- Born: Brooklyn, New York, U.S.
- Education: Columbia University (BA) Yeshiva University (MD)
- Occupations: Cardiologist, researcher, educator, writer
- Known for: President at Touro University

= Alan Kadish =

Alan H. Kadish (born August 18, 1956) is an American cardiologist and the second president of Touro University. Kadish succeeded Touro's founder, Rabbi Bernard Lander, who died on February 8, 2010. Kadish came to Touro in 2009 as senior provost and chief operating officer. At the time of his appointment, Touro's Board of Trustees stated that Kadish eventually would succeed Lander as president.

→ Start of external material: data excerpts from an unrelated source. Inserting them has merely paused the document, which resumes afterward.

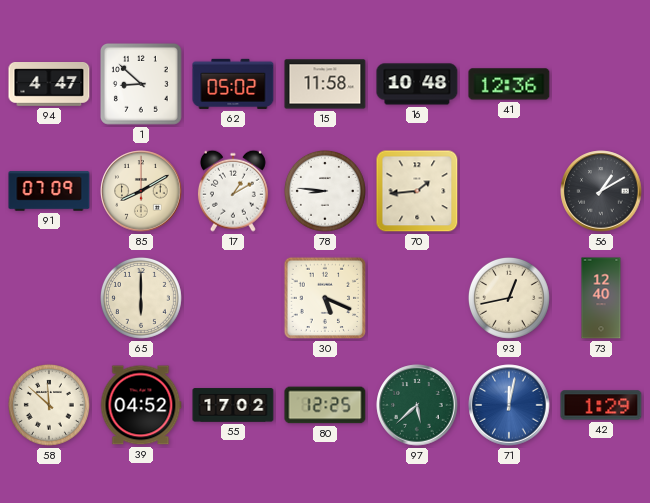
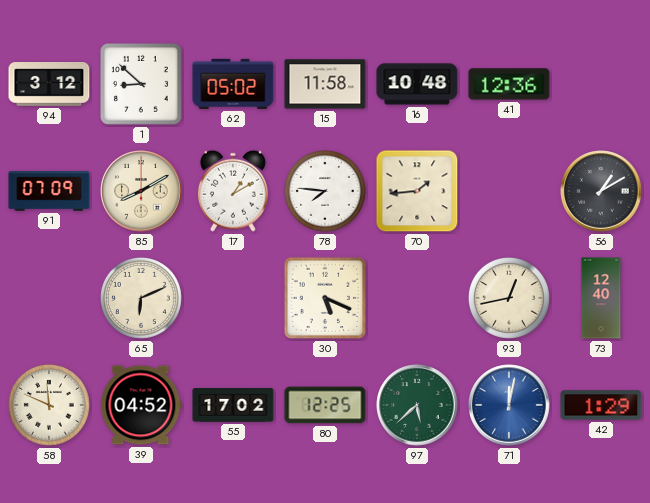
94: 4:47 -> 3:12
78: 8:46 -> 7:46
65: 6:00 -> 6:11
58: 11:52 -> 11:49
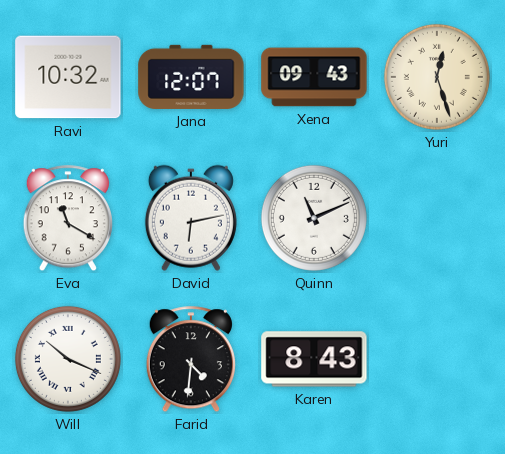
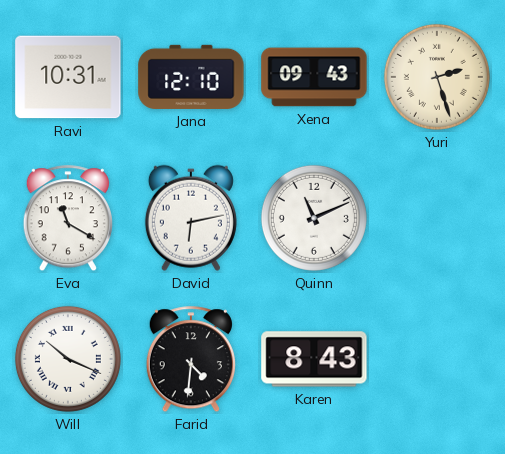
Ravi: 10:32 -> 10:31
Jana: 12:07 -> 12:10
Yuri: 12:27 -> 2:27
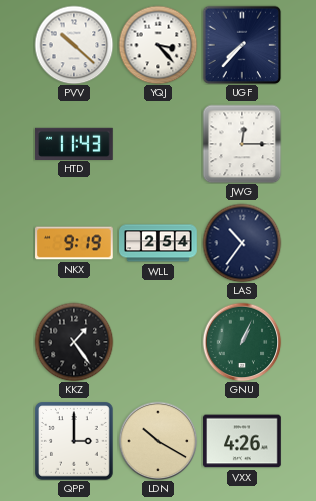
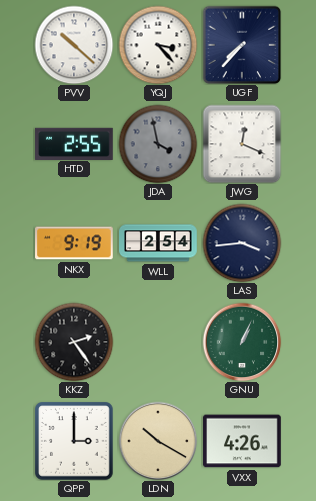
HTD: 11:43 -> 2:55
JDA: none -> 3:58
JWG: 12:15 -> 12:19
LAS: 10:36 -> 3:44
KKZ: 1:24 -> 2:24
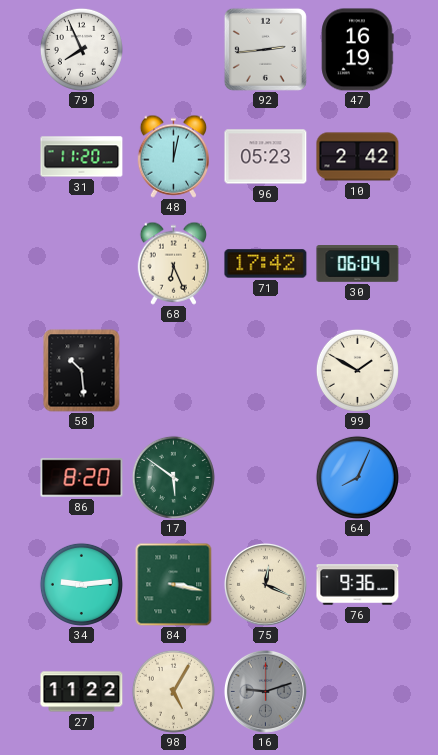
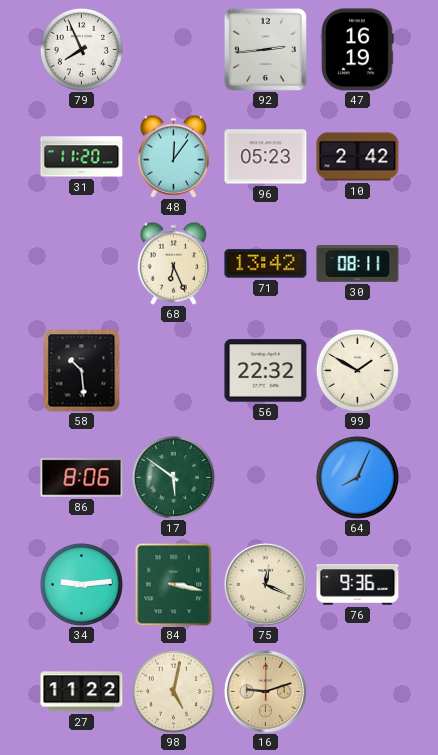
48: 12:02 -> 12:06
71: 17:42 -> 13:42
30: 06:04 -> 08:11
56: none -> 22:32
86: 8:20 -> 8:06
98: 5:05 -> 5:02
16 dial: grey -> champagne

==Early life and education==
Born in Brooklyn, Kadish attended Yeshiva University High School for Boys. Kadish graduated summa cum laude from Columbia University in 1977 and was elected Phi Beta Kappa. At Columbia, he was classmates with future United States Ambassador to Belgium, Howard Gutman and New York Governor David Paterson. He received his M.D. from the Albert Einstein College of Medicine at Yeshiva University, followed by his residency at Brigham and Women's Hospital, Boston (1983), and a fellowship in cardiology at the Hospital of the University of Pennsylvania, Philadelphia (1987). He then joined the faculty of the University of Michigan as an associate professor of internal medicine.

==Career==
In 1990, Kadish began his long association with Northwestern University's Feinberg School of Medicine, Chicago. He was named the Chester C. and Deborah M. Cooley Distinguished Professor of Cardiology in 1993 and eventually rose to the position of Associate Chief of Cardiology and Director of Clinical Trials at the Bluhm Cardiovascular Institute at Northwestern Memorial Hospital, the primary teaching affiliate for the Feinberg School of Medicine.

Though Kadish left Chicago at the time of his appointment at Touro, he retains an affiliation with the Feinberg Cardiovascular Research Institute and continues on the Feinberg faculty as an adjunct professor in Medicine – Cardiology. He is board-certified in cardiovascular disease, clinical cardiac electrophysiology and internal medicine.

Kadish is the author or co-author of more than 250 peer-reviewed articles in his field. He is a fellow of the American College of Cardiology. He also is a member of the American Heart Association, American Association of Professors, American Society for Clinical Investigation and the American Society of Physicians.

Kadish has published numerous articles on the intersection of science and religion, including "Outer Limits of Biotechnologies: A Jewish Perspective" published in Rambam Maimonides Medical Journal.

As president of Touro, Kadish oversaw the acquisition of New York Medical College in 2012. In 2016, Kadish oversaw the opening of New York State's first Dental school in nearly 50 years.

==Personal life==
Kadish and his wife, the former Connie Eleff, have four children.